### Task prompt:
Please copy exactly every line from the one that contains "Left hand at" to the end of the data below, with both ends included and no other lines.

[Landmark coordinate records]
——
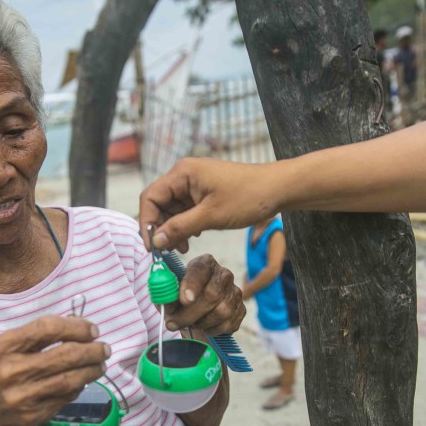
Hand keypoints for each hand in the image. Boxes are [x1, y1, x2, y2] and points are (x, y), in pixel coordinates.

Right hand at [0, 316, 110, 425]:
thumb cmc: (1, 377)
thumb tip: (79, 323)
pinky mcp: (33, 415)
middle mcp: (9, 371)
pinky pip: (65, 397)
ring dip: (92, 370)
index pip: (48, 328)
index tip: (93, 330)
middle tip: (105, 349)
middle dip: (92, 350)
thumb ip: (38, 336)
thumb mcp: (7, 351)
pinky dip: (79, 387)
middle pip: (65, 355)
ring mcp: (21, 396)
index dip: (76, 327)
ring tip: (101, 365)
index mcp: (2, 347)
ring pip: (70, 379)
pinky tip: (83, 382)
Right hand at [139, 157, 278, 251]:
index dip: (146, 222)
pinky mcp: (204, 193)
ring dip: (174, 229)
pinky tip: (192, 239)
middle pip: (159, 204)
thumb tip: (156, 241)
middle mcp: (184, 176)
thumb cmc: (248, 197)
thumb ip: (180, 228)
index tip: (152, 247)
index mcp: (182, 173)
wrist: (278, 189)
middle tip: (166, 252)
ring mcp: (195, 184)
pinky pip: (186, 210)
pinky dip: (185, 225)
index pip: (150, 197)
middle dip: (161, 228)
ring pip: (172, 210)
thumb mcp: (211, 216)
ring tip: (182, 248)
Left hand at [164, 254, 245, 336]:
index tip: (184, 299)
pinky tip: (204, 326)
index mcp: (205, 264)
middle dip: (189, 314)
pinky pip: (228, 324)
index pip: (200, 270)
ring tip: (190, 323)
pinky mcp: (241, 309)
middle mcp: (223, 275)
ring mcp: (235, 292)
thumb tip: (167, 301)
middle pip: (212, 294)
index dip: (192, 285)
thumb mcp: (170, 293)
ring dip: (201, 323)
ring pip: (221, 312)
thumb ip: (167, 295)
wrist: (197, 311)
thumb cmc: (181, 298)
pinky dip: (213, 330)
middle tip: (173, 323)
——
### Response:
Left hand at [164, 254, 245, 336]:
index tip: (184, 299)
pinky tip: (204, 326)
index mcp: (205, 264)
middle dip: (189, 314)
pinky pip: (228, 324)
index pip: (200, 270)
ring tip: (190, 323)
pinky mcp: (241, 309)
middle mcp: (223, 275)
ring mcp: (235, 292)
thumb tip: (167, 301)
middle pip: (212, 294)
index dip: (192, 285)
thumb mcp: (170, 293)
ring dip: (201, 323)
ring pip: (221, 312)
thumb ip: (167, 295)
wrist: (197, 311)
thumb cmc: (181, 298)
pinky dip: (213, 330)
middle tip: (173, 323)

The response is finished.